Sous les successeurs de Constantin, il s’opéra une sorte de réaction favorable au polythéisme, réaction qui s’appuya sur la seule force réelle qui restât encore à l’idolâtrie, sur l’attachement profond que conservait le peuple romain pour les spectacles[1].

Par une anomalie singulière, le plus emporté des adversaires du christianisme, Julien, qui détrôna un moment la foi nouvelle, eut une antipathie non moins violente pour les divertissemens du théâtre que pour le christianisme lui-même. Cette austérité philosophique, qu’il tenait peut-être, à son insu de son éducation chrétienne et des fonctions de lecteur qu’il avait exercées, étant enfant, dans l’église de Nicomédie, priva ses tentatives de restauration polythéiste de leur unique chance de succès. La révolution qu’il tenta eut contre elle tous les chrétiens et la plupart des païens, plus attachés aux plaisirs scéniques et sensuels qu’à l’immolation des victimes et aux cérémonies mystiques.

→ Données enregistrées:

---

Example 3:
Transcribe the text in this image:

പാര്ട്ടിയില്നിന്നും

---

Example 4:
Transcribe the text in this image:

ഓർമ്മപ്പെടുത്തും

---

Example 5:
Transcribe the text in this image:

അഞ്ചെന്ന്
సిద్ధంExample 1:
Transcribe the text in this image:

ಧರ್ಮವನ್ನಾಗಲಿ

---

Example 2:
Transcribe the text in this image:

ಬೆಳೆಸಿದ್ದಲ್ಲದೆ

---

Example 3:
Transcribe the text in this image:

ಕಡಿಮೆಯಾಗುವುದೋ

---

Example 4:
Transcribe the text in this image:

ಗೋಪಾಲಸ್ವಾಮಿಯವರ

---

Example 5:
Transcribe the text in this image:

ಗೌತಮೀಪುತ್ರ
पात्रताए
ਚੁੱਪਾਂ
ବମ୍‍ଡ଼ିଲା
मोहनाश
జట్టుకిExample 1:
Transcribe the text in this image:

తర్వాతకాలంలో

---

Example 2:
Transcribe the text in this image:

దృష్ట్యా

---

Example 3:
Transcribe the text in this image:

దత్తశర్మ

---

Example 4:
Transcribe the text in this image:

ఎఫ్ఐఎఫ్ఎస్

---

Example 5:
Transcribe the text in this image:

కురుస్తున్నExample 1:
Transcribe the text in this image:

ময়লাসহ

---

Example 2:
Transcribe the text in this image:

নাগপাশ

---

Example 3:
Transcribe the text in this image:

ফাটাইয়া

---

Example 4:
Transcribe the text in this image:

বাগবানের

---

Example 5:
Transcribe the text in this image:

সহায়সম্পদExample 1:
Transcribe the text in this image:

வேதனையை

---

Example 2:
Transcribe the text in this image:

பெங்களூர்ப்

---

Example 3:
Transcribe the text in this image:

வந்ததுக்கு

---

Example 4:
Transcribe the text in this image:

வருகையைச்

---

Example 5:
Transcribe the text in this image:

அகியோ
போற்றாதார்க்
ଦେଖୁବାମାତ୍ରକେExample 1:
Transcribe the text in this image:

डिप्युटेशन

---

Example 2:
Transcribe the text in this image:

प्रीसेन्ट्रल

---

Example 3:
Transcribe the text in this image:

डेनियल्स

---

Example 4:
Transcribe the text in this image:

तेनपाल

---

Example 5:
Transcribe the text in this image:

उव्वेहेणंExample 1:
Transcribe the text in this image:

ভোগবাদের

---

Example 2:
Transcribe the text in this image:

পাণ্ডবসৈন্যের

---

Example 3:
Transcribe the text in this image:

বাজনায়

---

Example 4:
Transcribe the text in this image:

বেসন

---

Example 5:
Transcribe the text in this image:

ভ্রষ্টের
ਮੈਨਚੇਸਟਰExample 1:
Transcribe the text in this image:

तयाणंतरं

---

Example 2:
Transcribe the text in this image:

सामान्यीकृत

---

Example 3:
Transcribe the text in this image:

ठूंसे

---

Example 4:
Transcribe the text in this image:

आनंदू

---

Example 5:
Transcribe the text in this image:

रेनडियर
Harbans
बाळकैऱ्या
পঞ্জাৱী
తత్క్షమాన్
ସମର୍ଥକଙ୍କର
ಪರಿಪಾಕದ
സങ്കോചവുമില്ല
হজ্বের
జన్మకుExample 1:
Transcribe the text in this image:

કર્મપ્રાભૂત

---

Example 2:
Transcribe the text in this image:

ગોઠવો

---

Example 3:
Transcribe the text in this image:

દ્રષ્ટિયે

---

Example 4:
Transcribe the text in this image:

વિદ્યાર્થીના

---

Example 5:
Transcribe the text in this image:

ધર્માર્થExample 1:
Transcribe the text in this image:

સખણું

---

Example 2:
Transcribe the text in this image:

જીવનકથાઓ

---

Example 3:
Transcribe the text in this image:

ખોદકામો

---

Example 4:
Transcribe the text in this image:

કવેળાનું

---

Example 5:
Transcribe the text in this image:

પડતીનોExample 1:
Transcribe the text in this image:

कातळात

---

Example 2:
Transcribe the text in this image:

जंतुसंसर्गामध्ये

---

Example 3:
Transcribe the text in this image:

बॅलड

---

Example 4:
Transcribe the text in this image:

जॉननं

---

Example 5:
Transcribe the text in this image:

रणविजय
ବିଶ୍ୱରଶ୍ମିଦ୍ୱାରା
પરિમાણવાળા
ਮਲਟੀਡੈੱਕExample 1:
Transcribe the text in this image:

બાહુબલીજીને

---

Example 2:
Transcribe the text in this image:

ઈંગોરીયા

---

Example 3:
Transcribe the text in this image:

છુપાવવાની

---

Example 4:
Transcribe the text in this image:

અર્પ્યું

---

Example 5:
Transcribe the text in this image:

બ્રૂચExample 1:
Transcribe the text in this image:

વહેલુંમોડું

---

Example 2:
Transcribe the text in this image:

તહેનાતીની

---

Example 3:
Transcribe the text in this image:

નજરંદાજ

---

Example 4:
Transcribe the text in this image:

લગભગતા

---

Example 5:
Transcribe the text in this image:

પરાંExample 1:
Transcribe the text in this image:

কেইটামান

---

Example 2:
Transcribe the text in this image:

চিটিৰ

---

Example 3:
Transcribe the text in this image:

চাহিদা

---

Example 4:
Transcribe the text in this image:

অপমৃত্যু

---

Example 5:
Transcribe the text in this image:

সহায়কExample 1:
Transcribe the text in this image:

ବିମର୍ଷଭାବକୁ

→ Les consignes:
a) Résumez en deux phrases le passage sur Julien et le théâtre.
b) Indiquez, s'il vous plaît, si chacune des affirmations suivantes concorde avec le passage sur Julien et le théâtre, en répondant par oui ou par non et en citant les mots décisifs du passage. (i) Enfant, Julien a été lecteur dans l'église de Nicomédie. (ii) Julien appréciait les divertissements du théâtre. (iii) La plupart des païens soutinrent la révolution tentée par Julien.
c) Rédigez la suite du passage sur Julien et le théâtre à partir de sa dernière phrase.
Les entrées proviennent d'une autre source.

→ Corrigé des exercices:
a) Sous les successeurs de Constantin, le polythéisme connut un regain qui s'appuyait sur l'attachement profond du peuple romain aux spectacles. Julien, adversaire acharné du christianisme, détestait pourtant tout autant les divertissements du théâtre, ce qui priva sa tentative de restauration polythéiste de sa seule chance de succès et dressa contre elle tous les chrétiens et la plupart des païens.

b)
(i) Oui : « des fonctions de lecteur qu’il avait exercées, étant enfant, dans l’église de Nicomédie ».
(ii) Non : « eut une antipathie non moins violente pour les divertissemens du théâtre que pour le christianisme lui-même ».
(iii) Non : « La révolution qu’il tenta eut contre elle tous les chrétiens et la plupart des païens ».

c)
La première victoire remportée par le christianisme sur les théâtres date des règnes de Gratien et de Valentinien. Ce ne fut qu’à cette époque que le clergé chrétien se crut assez fort pour réclamer ouvertement des empereurs une mesure évidemment impopulaire, l’abolition des jeux et des spectacles. Ce n’est que sous les règnes de ces deux empereurs que commencèrent les attaques formelles, systématiques, en quelque sorte officielles, du christianisme contre le théâtre païen. Jusque-là, l’église, par la voix des conciles et des Pères, s’était bien élevée contre le théâtre, mais elle ne s’était encore adressée qu’à la conscience des fidèles. Le concile d’Elvire en 313, celui d’Arles en 314, avaient

  1. La teneur de ce décret est remarquable : « Quoique toute superstition doive être abolie, néanmoins nous voulons que les temples situés hors des murs subsistent, et ne soient ni abattus ni dégradés ; car puisque plusieurs de ces temples sont la source d’où les jeux du théâtre et du cirque tirent leur origine, il ne convient pas de détruire ces lieux d’où vient la solennité des divertissemens dont jouit de tous temps le peuple romain. Donné le 1er jour de novembre sous le 4e consulat de l’empereur Constantius, et sous le 3e de l’empereur Constans. » Cod. Theodos., lib. iii, tit. x, de Paganis.